In both cases, we have not reduced the number of on-site visits. But we have simplified the on-site experience by considering elements that can be accomplished remotely to reduce on-site activity to only those elements that need to be done in-clinic. Is this a DCT, a hybrid study? If our definition is reducing on-site visits, then perhaps not. If, however, our broader definition is the thoughtful optimization of a clinical trial by decentralizing certain trial components to simplify participation, then yes, this is exactly the kind of study design thinking we are talking about and what, as an industry, we have been carefully doing for years, years before REMOTE, and years before the advent of the DCT acronym.

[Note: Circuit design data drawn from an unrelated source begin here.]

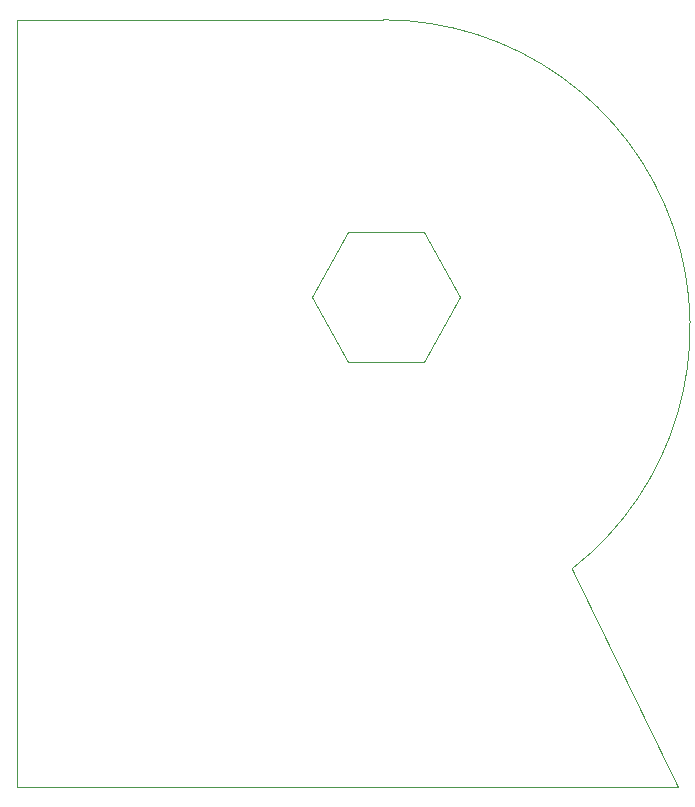
<source format=gbr>
%TF.GenerationSoftware,KiCad,Pcbnew,8.0.1-8.0.1-0~ubuntu20.04.1*%
%TF.CreationDate,2024-04-11T23:30:55+02:00*%
%TF.ProjectId,reaktor51_led,7265616b-746f-4723-9531-5f6c65642e6b,rev?*%
%TF.SameCoordinates,Original*%
%TF.FileFunction,Profile,NP*%
%FSLAX46Y46*%
G04 Gerber Fmt 4.6, Leading zero omitted, Abs format (unit mm)*
G04 Created by KiCad (PCBNEW 8.0.1-8.0.1-0~ubuntu20.04.1) date 2024-04-11 23:30:55*
%MOMM*%
%LPD*%
G01*
G04 APERTURE LIST*
%TA.AperFunction,Profile*%
%ADD10C,0.050000*%
%TD*%
G04 APERTURE END LIST*
D10*
X130000000Y-110000000D02*
X186000000Y-110000000D01*
X130000000Y-45000000D02*
X161000000Y-45000000D01*
X130000000Y-110000000D02*
X130000000Y-45000000D01*
X158000000Y-74000000D02*
X155000000Y-68500000D01*
X164500000Y-74000000D02*
X158000000Y-74000000D01*
X167500000Y-68500000D02*
X164500000Y-74000000D01*
X164500000Y-63000000D02*
X167500000Y-68500000D01*
X158000000Y-63000000D02*
X164500000Y-63000000D01*
X155000000Y-68500000D02*
X158000000Y-63000000D01*
X176997042Y-91496210D02*
X186000000Y-110000000D01*
X161000000Y-45000000D02*
G75*
G02*
X176997042Y-91496210I0J-26000000D01*
G01*
M02*

</source>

We’ve been collecting clinical outcome assessment data from patients at home for decades. Beginning with (and in some cases persisting with) paper, we’ve collected valuable disease and symptom data in the form of patient diaries to understand and measure intervention effects. We’ve subsequently optimized data quality and integrity by collecting these data electronically. We’ve migrated in-person clinician assessments, ClinROs like depression ratings, to telephone and video conduct, with early published validation studies providing evidence of measurement comparability between video and in-person dating back to the early 2000s. We’ve performed remote central ratings for important primary endpoints in CNS studies to drive data consistency and limit inter-rater variability affecting the ability to derive treatment-related effects. For longer still, we’ve collected informative data on activity and sleep patterns using technology worn by the patient during everyday life.

Technology is a powerful enabler, but trial optimization isn’t just about technology. Successful trials, including and especially successful DCTs, rely on comprehensive and great technology, combined with scientific expertise, to drive the highest quality clinical evidence generation and the most sensible use of enabling technologies (like eConsent, telemedicine, and direct-to-patient trial supply management). All trials, regardless of the setting in which they are conducted, rely on accurate and reliable measures of efficacy and safety, and optimization is specific to each study. It depends on aspects including the disease indication, the unique characteristics of the patient population (such as cognitive ability, dexterity, technology literacy, available time, and travel distance from the site), the concepts of interest and their associated measures to be studied, and the geographies involved. These should drive our thinking on how we select and thoughtfully apply our technologies to ensure accurate and reliable clinical endpoints, and to ease trial operation and participation for patients and sites.

Why is this important? We’re not going to apply technology for technology’s sake. We’re not going to apply decentralization for decentralization’s sake. Yet, we hear others setting targets for a percentage of trials to be DCTs in the coming years. The aspiration seems right, and maybe reflects the drive to demonstrate increasing patient centricity. But a blanket target like 40%, 50%, or 60% makes less sense. One hundred percent of trials should be optimized clinical trials: trials that thoughtfully apply technology with the aim of collecting informative, accurate, and reliable clinical evidence while simplifying participation for patients and sites. Depending on how you define it, this may or may not include “decentralization,” and it may not always mean fewer site visits for patients, but it will always mean thoughtful, science-led implementation that is sensitive to the study objectives and is empathetic to the patient population. This empathy is the first foundational principle in design thinking. It’s the first principle in clinical trial design thinking, in study optimization, and in successful DCTs and CTs.